### [Input data]
════

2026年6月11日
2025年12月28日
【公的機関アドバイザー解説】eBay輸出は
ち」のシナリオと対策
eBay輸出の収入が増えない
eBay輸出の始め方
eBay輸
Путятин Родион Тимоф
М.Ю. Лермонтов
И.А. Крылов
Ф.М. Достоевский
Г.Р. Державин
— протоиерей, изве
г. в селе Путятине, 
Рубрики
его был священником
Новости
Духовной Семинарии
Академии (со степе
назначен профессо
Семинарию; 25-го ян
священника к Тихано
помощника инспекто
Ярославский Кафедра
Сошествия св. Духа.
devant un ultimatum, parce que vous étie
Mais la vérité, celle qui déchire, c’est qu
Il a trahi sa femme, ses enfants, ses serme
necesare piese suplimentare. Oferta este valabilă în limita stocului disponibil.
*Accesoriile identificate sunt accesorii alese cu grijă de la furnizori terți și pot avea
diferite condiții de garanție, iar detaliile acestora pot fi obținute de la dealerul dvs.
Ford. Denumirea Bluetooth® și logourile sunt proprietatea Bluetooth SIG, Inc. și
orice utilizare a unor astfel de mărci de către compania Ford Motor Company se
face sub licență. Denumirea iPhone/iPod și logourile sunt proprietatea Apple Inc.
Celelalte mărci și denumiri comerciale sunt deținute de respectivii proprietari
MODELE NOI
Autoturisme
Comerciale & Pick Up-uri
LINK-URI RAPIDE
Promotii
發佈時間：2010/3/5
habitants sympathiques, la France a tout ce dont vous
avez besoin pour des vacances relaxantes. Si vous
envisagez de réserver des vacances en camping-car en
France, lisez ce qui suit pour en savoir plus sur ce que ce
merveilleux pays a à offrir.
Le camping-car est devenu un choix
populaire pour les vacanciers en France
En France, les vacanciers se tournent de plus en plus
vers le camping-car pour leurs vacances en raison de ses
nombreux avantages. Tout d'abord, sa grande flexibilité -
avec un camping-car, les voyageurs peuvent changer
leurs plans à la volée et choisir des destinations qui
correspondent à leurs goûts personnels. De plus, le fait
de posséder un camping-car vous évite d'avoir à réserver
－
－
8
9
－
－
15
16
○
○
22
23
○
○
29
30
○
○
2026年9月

════

### [Prompt]
Could you quote the data above line for line, with nothing left out or altered?

### [Completed exercise]
2026年6月11日
2025年12月28日
【公的機関アドバイザー解説】eBay輸出は
ち」のシナリオと対策
eBay輸出の収入が増えない
eBay輸出の始め方
eBay輸
Путятин Родион Тимоф
М.Ю. Лермонтов
И.А. Крылов
Ф.М. Достоевский
Г.Р. Державин
— протоиерей, изве
г. в селе Путятине, 
Рубрики
его был священником
Новости
Духовной Семинарии
Академии (со степе
назначен профессо
Семинарию; 25-го ян
священника к Тихано
помощника инспекто
Ярославский Кафедра
Сошествия св. Духа.
devant un ultimatum, parce que vous étie
Mais la vérité, celle qui déchire, c’est qu
Il a trahi sa femme, ses enfants, ses serme
necesare piese suplimentare. Oferta este valabilă în limita stocului disponibil.
*Accesoriile identificate sunt accesorii alese cu grijă de la furnizori terți și pot avea
diferite condiții de garanție, iar detaliile acestora pot fi obținute de la dealerul dvs.
Ford. Denumirea Bluetooth® și logourile sunt proprietatea Bluetooth SIG, Inc. și
orice utilizare a unor astfel de mărci de către compania Ford Motor Company se
face sub licență. Denumirea iPhone/iPod și logourile sunt proprietatea Apple Inc.
Celelalte mărci și denumiri comerciale sunt deținute de respectivii proprietari
MODELE NOI
Autoturisme
Comerciale & Pick Up-uri
LINK-URI RAPIDE
Promotii
發佈時間：2010/3/5
habitants sympathiques, la France a tout ce dont vous
avez besoin pour des vacances relaxantes. Si vous
envisagez de réserver des vacances en camping-car en
France, lisez ce qui suit pour en savoir plus sur ce que ce
merveilleux pays a à offrir.
Le camping-car est devenu un choix
populaire pour les vacanciers en France
En France, les vacanciers se tournent de plus en plus
vers le camping-car pour leurs vacances en raison de ses
nombreux avantages. Tout d'abord, sa grande flexibilité -
avec un camping-car, les voyageurs peuvent changer
leurs plans à la volée et choisir des destinations qui
correspondent à leurs goûts personnels. De plus, le fait
de posséder un camping-car vous évite d'avoir à réserver
－
－
8
9
－
－
15
16
○
○
22
23
○
○
29
30
○
○
2026年9月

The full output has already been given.